### Exercise
The expected answer is every line of the material that contains the word "lines".

### Task material
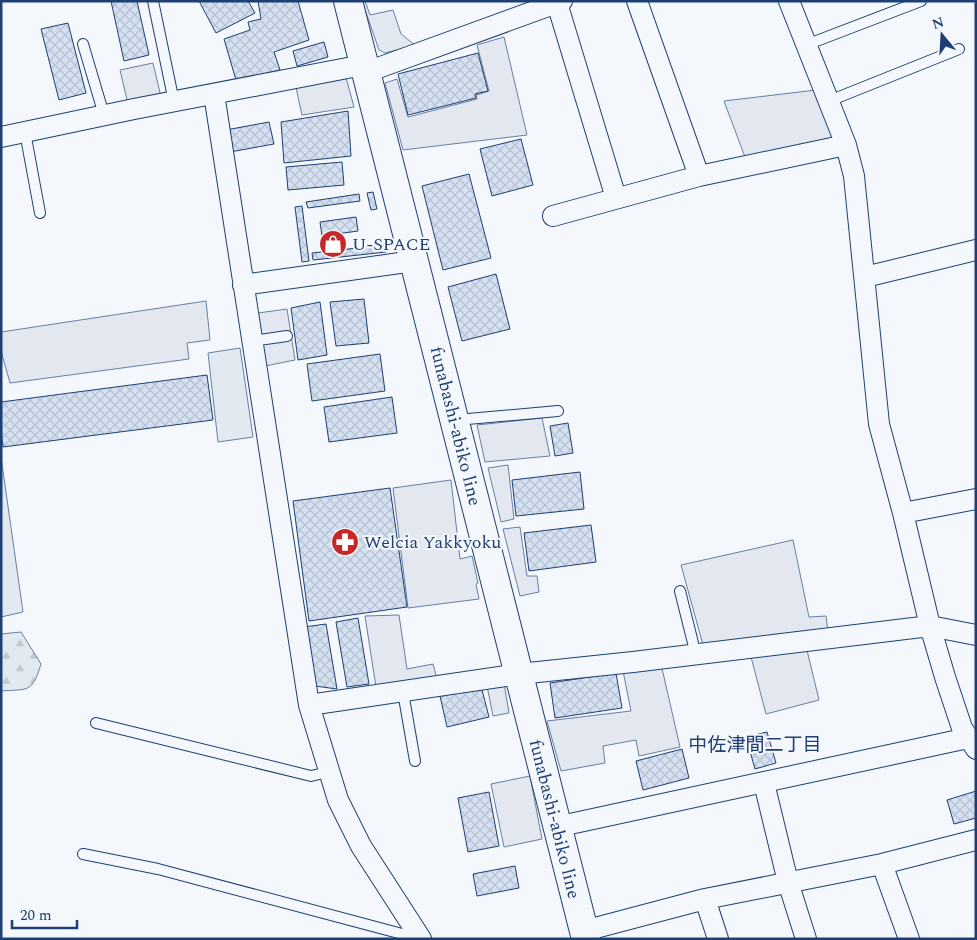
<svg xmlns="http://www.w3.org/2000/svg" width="977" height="940" viewBox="0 0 977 940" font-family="Spectral,'Noto Sans JP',serif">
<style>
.forest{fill:url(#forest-firs);stroke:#687fa3}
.park{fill:#e3e9f0;stroke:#687fa3}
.parking{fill:#e3e8f0;stroke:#687fa3}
.building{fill:url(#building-cross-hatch);stroke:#1d3f73}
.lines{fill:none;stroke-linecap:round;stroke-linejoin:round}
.lane-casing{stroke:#1d3f73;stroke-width:12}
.street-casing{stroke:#1d3f73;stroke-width:22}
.primary-casing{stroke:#1d3f73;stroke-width:30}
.lane{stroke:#f4f7fb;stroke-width:10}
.street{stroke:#f4f7fb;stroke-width:20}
.primary{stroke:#f4f7fb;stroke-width:28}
.labels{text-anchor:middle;stroke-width:4;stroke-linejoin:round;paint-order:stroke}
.poi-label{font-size:18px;fill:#1d3f73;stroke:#f4f7fb;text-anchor:start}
.street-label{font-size:18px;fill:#1d3f73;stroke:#f4f7fb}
.neighbourhood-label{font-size:19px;fill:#1d3f73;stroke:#f4f7fb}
</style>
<defs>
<pattern id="forest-firs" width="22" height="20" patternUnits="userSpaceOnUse" patternTransform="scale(1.25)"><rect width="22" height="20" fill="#e3e9f0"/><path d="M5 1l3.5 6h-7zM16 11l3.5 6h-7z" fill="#c2c9d1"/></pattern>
<pattern id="building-cross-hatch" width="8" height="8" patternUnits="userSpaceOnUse" patternTransform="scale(1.25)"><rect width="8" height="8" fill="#d5e0f0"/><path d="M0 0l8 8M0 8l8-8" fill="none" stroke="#b6c1d1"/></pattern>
</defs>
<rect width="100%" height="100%" fill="#f4f7fb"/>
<!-- forest -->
<path class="forest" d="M21 632 41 664C32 693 29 689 1 691V634Z"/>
<!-- park -->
<path class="park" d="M362 1H365L370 15 393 10 401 34 415 45 385 53 379 50Z
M240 348 253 437 218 442 208 353Z
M1 457 23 612 1 617Z"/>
<!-- parking -->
<path class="parking" d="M504 37 527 135 403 150 385 83 397 79 408 117 477 99 476 95 489 91 477 45Z
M153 63 161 97 128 104 120 70Z
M345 74 354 107 302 115 295 83Z
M816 90 835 141 745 157 724 101Z
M206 301 210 340 187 343 189 359 10 383 1 351V332Z
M287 309 295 360 265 366 258 313Z
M542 418 550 456 485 462 477 425Z
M508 465 514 519 501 522 488 468Z
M451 480 460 559 472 556 478 583 476 584 479 599 408 608 393 488Z
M520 527 527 576H537L539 592 520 596 503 529Z
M793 540 809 617 826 616 828 632 703 645 681 565Z
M399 615 407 669 433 664 438 682 376 687 365 616Z
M806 646 819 700 766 714 750 653Z
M661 664 680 747 639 756 636 740 603 746 605 763 561 771 547 721 631 711 623 671Z
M504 683 509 713 493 716 487 686Z
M530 776 542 839 504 847 491 784Z"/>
<!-- building -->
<path class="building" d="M111 1H137L149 55 124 61Z
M199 1H248L255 13 216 33Z
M258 1H298L309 40 274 52 280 70 236 80 224 39 250 30 248 22 261 19Z
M68 23 86 93 59 100 41 29Z
M324 42 328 57 297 66 293 51Z
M478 53 488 91 475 94 476 98 408 115 398 74Z
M348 111 351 156 284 163 281 122Z
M269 122 274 144 230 152 226 130Z
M521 139 533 185 492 196 480 149Z
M342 162 344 185 288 190 286 167Z
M469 174 491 258 443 270 422 186Z
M373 192 377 209 371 210 367 193Z
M359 194 360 201 308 208 306 202Z
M302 206 309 261 302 262 295 207Z
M356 217 358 231 322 236 320 222Z
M385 245 386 252 313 260 312 253Z
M496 274 510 329 462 341 448 287Z
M364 299 369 343 336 346 330 302Z
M320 302 327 355 298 360 291 308Z
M380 354 385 391 312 401 307 364Z
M207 375 213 420 3 447 1 431V402Z
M392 397 397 433 329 442 324 407Z
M568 423 573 453 555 456 550 426Z
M580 472 584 509 516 516 512 480Z
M390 488 407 607 309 621 293 501Z
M591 525 596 562 529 571 524 533Z
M358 618 369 684 347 687 336 622Z
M326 624 337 689 315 686 304 627Z
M616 673 622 708 555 718 550 683Z
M481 686 489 717 447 727 440 696Z
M767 732 776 763 755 769 746 737Z
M682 749 689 778 643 790 636 761Z
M976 791V818L954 824 947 800Z
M489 792 499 846 468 852 458 798Z
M515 866 519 888 477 896 473 874Z"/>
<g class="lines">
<!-- lane casing -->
<g class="lane-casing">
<path id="lane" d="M153 1 174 102
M83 44 104 115
M806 45 921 1
M829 101 959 49
M25 132 40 213
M252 341 287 336
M456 420 558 411
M680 591 696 655
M403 692 415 761
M96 723 311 776 328 772
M83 854 158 869 406 935 415 928"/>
</g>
<!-- street casing -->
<g class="street-casing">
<path id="street" d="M637 1 699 176
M789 1 846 145 854 176 879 424 903 513 930 626 945 677 962 728 976 749
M557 3 616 198
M214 94 309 705 338 800 361 846 421 939
M1 137 134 109 363 65 378 68 562 1
M553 216 699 176 846 145
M865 277 976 250
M243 285 414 261
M903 513 976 499
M309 705 519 674 633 662 930 626 976 635
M764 783 788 882 806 939
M556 827 968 738
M882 864 909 939
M705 899 718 939
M584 931 705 899 882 864 976 840"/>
</g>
<!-- primary casing -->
<g class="primary-casing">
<path id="primary" d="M348 1 586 939"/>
</g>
<!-- lane -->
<use href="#lane" class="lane"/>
<!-- street -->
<use href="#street" class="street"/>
<!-- primary -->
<use href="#primary" class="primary"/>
</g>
<!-- icons -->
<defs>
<g id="shop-disc" transform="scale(1.4375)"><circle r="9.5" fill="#c62828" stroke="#f4f7fb"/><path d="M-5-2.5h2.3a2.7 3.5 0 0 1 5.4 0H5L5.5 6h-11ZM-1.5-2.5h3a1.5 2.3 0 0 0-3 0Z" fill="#fff"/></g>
<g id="pharmacy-disc" transform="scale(1.4375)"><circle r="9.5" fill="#c62828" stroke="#f4f7fb"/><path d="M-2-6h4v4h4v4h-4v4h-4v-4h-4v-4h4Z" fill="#fff"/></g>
</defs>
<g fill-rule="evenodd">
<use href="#shop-disc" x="333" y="244"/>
<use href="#pharmacy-disc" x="345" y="542"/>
</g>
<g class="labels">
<!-- poi labels -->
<g class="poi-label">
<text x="352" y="250">U-SPACE</text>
<text x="364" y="548">Welcia Yakkyoku</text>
</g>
<!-- street labels -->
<g class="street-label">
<text transform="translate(456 426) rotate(76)" y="6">funabashi-abiko line</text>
<text transform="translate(555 819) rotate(76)" y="6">funabashi-abiko line</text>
</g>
<!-- neighbourhood labels -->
<g class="neighbourhood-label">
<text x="755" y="751">中佐津間二丁目</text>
</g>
</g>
<!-- border -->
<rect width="977" height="940" fill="none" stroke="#1d3f73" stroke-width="5"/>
<!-- north arrow -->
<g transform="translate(942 35) rotate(342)" stroke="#f4f7fb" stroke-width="4" paint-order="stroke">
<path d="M0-4L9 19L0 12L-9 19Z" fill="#1d3f73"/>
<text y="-8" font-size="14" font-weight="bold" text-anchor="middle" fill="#1d3f73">N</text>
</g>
<!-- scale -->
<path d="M12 920v8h65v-8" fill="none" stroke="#1d3f73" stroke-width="2.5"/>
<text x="20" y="920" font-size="15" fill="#1d3f73" stroke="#f4f7fb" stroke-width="4" paint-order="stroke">20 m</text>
</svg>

### Solution below
.lines{fill:none;stroke-linecap:round;stroke-linejoin:round}
<g class="lines">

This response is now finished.